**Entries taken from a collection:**
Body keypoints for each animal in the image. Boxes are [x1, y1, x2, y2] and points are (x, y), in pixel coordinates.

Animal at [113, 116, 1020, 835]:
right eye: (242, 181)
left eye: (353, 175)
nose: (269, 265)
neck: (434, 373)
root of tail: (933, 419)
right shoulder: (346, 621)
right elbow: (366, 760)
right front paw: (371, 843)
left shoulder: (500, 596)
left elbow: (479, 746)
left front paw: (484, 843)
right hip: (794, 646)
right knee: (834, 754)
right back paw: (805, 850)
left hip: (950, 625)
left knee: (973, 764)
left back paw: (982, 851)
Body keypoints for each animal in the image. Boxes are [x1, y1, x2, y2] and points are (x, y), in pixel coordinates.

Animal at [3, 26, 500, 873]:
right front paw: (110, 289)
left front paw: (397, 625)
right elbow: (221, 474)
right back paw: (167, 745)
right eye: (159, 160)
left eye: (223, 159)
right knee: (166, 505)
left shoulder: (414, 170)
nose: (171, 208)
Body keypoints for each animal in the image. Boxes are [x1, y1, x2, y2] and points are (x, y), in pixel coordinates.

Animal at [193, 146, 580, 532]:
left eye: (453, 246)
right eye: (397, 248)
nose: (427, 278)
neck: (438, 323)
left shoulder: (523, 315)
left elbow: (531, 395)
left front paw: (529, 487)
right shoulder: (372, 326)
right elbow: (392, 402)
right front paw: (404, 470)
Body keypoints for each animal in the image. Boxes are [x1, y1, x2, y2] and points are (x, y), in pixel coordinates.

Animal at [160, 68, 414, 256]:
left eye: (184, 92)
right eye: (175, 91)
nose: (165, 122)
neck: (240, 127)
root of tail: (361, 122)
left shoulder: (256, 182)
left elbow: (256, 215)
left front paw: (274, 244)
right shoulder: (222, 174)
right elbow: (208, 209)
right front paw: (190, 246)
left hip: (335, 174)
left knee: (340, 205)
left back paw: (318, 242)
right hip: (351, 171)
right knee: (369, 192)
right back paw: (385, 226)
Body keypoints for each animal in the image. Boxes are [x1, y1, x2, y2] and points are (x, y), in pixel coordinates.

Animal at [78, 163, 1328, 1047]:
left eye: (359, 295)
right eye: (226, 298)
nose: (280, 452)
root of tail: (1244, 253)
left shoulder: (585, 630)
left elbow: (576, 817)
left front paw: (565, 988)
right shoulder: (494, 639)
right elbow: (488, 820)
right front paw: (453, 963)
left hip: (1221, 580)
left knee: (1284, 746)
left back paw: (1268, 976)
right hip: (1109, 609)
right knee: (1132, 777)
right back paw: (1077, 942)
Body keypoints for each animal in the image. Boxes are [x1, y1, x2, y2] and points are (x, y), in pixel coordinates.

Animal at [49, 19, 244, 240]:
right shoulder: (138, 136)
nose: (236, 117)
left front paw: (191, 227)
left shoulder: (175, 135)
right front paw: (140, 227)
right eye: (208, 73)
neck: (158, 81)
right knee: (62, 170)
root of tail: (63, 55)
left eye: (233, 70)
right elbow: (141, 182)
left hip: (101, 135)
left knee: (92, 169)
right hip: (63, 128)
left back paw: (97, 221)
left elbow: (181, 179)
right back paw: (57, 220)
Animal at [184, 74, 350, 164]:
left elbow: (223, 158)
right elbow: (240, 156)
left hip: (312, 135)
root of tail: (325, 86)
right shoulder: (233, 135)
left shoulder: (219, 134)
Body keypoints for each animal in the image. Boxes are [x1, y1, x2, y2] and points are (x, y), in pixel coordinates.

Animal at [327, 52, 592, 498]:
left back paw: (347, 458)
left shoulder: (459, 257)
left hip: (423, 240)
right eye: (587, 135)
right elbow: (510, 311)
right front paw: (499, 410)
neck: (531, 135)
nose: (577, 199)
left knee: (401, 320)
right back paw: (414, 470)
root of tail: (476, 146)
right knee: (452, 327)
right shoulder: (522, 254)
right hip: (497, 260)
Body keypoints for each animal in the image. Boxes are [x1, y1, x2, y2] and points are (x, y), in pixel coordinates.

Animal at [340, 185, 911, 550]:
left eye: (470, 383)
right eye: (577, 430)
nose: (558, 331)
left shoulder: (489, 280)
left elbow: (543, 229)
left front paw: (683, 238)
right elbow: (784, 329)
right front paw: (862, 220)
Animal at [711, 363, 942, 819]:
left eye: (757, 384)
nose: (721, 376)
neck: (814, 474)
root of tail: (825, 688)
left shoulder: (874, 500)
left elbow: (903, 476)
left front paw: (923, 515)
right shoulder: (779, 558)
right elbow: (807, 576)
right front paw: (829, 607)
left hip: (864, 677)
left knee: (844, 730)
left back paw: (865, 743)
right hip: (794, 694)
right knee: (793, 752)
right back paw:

**To do:** Your output should match the records above word for word.

**Response area:**
Body keypoints for each animal in the image. Boxes are [x1, y1, x2, y2] and points are (x, y), in pixel coordinates.

Animal at [113, 116, 1020, 835]:
right eye: (242, 181)
left eye: (353, 175)
nose: (269, 265)
neck: (434, 373)
root of tail: (933, 419)
right shoulder: (346, 621)
right elbow: (366, 760)
right front paw: (371, 843)
left shoulder: (500, 596)
left elbow: (479, 746)
left front paw: (484, 843)
right hip: (794, 646)
right knee: (834, 754)
right back paw: (805, 850)
left hip: (950, 625)
left knee: (973, 764)
left back paw: (982, 851)
Body keypoints for each animal in the image. Boxes are [x1, y1, x2, y2] and points are (x, y), in pixel coordinates.

Animal at [3, 26, 500, 873]:
right front paw: (110, 289)
left front paw: (397, 625)
right elbow: (221, 474)
right back paw: (167, 745)
right eye: (159, 160)
left eye: (223, 159)
right knee: (166, 505)
left shoulder: (414, 170)
nose: (171, 208)
Body keypoints for each animal in the image. Boxes are [x1, y1, x2, y2] and points are (x, y), in pixel coordinates.

Animal at [193, 146, 580, 532]:
left eye: (453, 246)
right eye: (397, 248)
nose: (427, 278)
neck: (438, 323)
left shoulder: (523, 315)
left elbow: (531, 395)
left front paw: (529, 487)
right shoulder: (372, 326)
right elbow: (392, 402)
right front paw: (404, 470)
Body keypoints for each animal in the image. Boxes are [x1, y1, x2, y2] and points are (x, y), in pixel coordinates.

Animal at [160, 68, 414, 256]:
left eye: (184, 92)
right eye: (175, 91)
nose: (165, 122)
neck: (240, 127)
root of tail: (361, 122)
left shoulder: (256, 182)
left elbow: (256, 215)
left front paw: (274, 244)
right shoulder: (222, 174)
right elbow: (208, 209)
right front paw: (190, 246)
left hip: (335, 174)
left knee: (340, 205)
left back paw: (318, 242)
right hip: (351, 171)
right knee: (369, 192)
right back paw: (385, 226)
Body keypoints for each animal in the image. Boxes are [x1, y1, x2, y2] and points are (x, y), in pixel coordinates.

Animal at [78, 163, 1328, 1047]:
left eye: (359, 295)
right eye: (226, 298)
nose: (280, 452)
root of tail: (1244, 253)
left shoulder: (585, 630)
left elbow: (576, 817)
left front paw: (565, 988)
right shoulder: (494, 639)
right elbow: (488, 820)
right front paw: (453, 963)
left hip: (1221, 580)
left knee: (1284, 746)
left back paw: (1268, 976)
right hip: (1109, 609)
right knee: (1132, 777)
right back paw: (1077, 942)
Body keypoints for each animal in the image. Boxes are [x1, y1, x2, y2] and points are (x, y), in pixel coordinates.

Animal at [49, 19, 244, 240]:
right shoulder: (138, 136)
nose: (236, 117)
left front paw: (191, 227)
left shoulder: (175, 135)
right front paw: (140, 227)
right eye: (208, 73)
neck: (158, 81)
right knee: (62, 170)
root of tail: (63, 55)
left eye: (233, 70)
right elbow: (141, 182)
left hip: (101, 135)
left knee: (92, 169)
right hip: (63, 128)
left back paw: (97, 221)
left elbow: (181, 179)
right back paw: (57, 220)
Animal at [184, 74, 350, 164]:
left elbow: (223, 158)
right elbow: (240, 156)
left hip: (312, 135)
root of tail: (325, 86)
right shoulder: (233, 135)
left shoulder: (219, 134)
Body keypoints for each animal in the image. Boxes are [x1, y1, x2, y2] and points are (x, y), in pixel coordinates.

Animal at [327, 52, 592, 498]:
left back paw: (347, 458)
left shoulder: (459, 257)
left hip: (423, 240)
right eye: (587, 135)
right elbow: (510, 311)
right front paw: (499, 410)
neck: (531, 135)
nose: (577, 199)
left knee: (401, 320)
right back paw: (414, 470)
root of tail: (476, 146)
right knee: (452, 327)
right shoulder: (522, 254)
right hip: (497, 260)
Body keypoints for each animal in the image. Boxes are [x1, y1, x2, y2] and points are (x, y), in pixel coordinates.

Animal at [340, 185, 911, 550]:
left eye: (470, 383)
right eye: (577, 430)
nose: (558, 331)
left shoulder: (489, 280)
left elbow: (543, 229)
left front paw: (683, 238)
right elbow: (784, 329)
right front paw: (862, 220)
Animal at [711, 363, 942, 819]:
left eye: (757, 384)
nose: (721, 376)
neck: (814, 474)
root of tail: (825, 688)
left shoulder: (874, 500)
left elbow: (903, 476)
left front paw: (923, 515)
right shoulder: (779, 558)
right elbow: (807, 576)
right front paw: (829, 607)
left hip: (864, 677)
left knee: (844, 730)
left back paw: (865, 743)
right hip: (794, 694)
right knee: (793, 752)
right back paw:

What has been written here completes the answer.